Paper No. 3
Presentation Time: 1:30 PM-5:30 PM
FORELAND-BASIN DEVELOPMENT IN A SALT-INFLUENCED PROVINCE: SIERRA MADRE FORELAND, NORTHEASTERN MEXICO
Exposed structural relations and growth strata in Upper Cretaceous and Paleogene rocks of the La Popa and Parras basins of the Sierra Madre foreland in NE Mexico record two phases in the evolution of a foreland-basin system strongly influenced by salt. (1) From Santonian to mid-Maastrichtian time, the foreland region north of the Sierra Madre foldbelt, whose time-equivalent front remains imprecisely located, was a flexural foredeep with stratal patterns dominated in the south by orogenward thickening and in the north by localized depocenters created by salt withdrawal and diapirism.

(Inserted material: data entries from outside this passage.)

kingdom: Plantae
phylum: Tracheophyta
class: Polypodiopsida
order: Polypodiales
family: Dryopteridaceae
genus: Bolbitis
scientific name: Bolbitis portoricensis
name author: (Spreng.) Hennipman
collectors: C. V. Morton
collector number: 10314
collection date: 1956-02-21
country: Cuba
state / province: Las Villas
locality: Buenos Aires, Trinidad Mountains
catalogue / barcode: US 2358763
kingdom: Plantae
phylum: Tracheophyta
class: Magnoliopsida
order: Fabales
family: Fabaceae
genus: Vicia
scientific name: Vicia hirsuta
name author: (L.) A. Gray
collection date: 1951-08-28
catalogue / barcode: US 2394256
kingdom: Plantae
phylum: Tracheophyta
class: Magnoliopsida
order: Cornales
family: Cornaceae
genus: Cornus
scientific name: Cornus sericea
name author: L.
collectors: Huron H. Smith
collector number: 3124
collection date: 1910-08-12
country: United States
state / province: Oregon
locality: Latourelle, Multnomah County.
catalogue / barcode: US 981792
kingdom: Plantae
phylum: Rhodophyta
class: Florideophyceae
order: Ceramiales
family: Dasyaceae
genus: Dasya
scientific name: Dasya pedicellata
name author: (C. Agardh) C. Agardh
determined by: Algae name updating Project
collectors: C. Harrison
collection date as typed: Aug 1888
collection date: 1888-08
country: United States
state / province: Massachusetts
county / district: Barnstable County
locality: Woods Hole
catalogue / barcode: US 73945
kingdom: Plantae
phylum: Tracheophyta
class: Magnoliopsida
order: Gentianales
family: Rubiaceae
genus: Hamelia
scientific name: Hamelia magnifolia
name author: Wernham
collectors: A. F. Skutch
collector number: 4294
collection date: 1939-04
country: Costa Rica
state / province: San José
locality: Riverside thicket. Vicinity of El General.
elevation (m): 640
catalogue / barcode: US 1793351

Growth strata adjacent to local salt stocks and a salt wall consist of halokinetic sequences separated by angular unconformities of pronounced discordance but limited lateral continuity, contain unambiguous diapir-derived fragments, and thicken monotonically away from the salt structures into adjoining salt-withdrawal minibasins. We infer that diapirs overlie basement steps created by faults inherited from a transtensional salt-basin history in the Late Jurassic. (2) From mid-Maastrichtian to approximately mid-Eocene time, the foreland was a depositional wedge top on which sedimentation patterns resulted from interplay of salt withdrawal and shortening-driven rise of periclinal to nearly concentric anticlines detached at different levels. Growth strata deposited during this phase of basin development likewise thin onto salt diapirs, some of which occupied the crests of folds; elsewhere, strata demonstrably thicken into contractional growth synclines that lack diapiric salt or a salt detachment. Provenance of growth strata during the second phase included the Sierra Madre foldbelt, a magmatic arc terrane in western Mexico, and the local diapirs. Rapid northward advance of the depositional wedge top probably resulted from detachment development within a weak salt layer that lies primarily beneath the northern part of the foreland-basin system. The northern salt layer is not continuous with a salt detachment beneath the Sierra Madre foldbelt, but the two detachments are kinematically linked via basement inversion structures. An increase in convergence rate between the Farallon and North American plates, which roughly coincides with the onset of the second phase, is likely of secondary importance to wedge-top advance.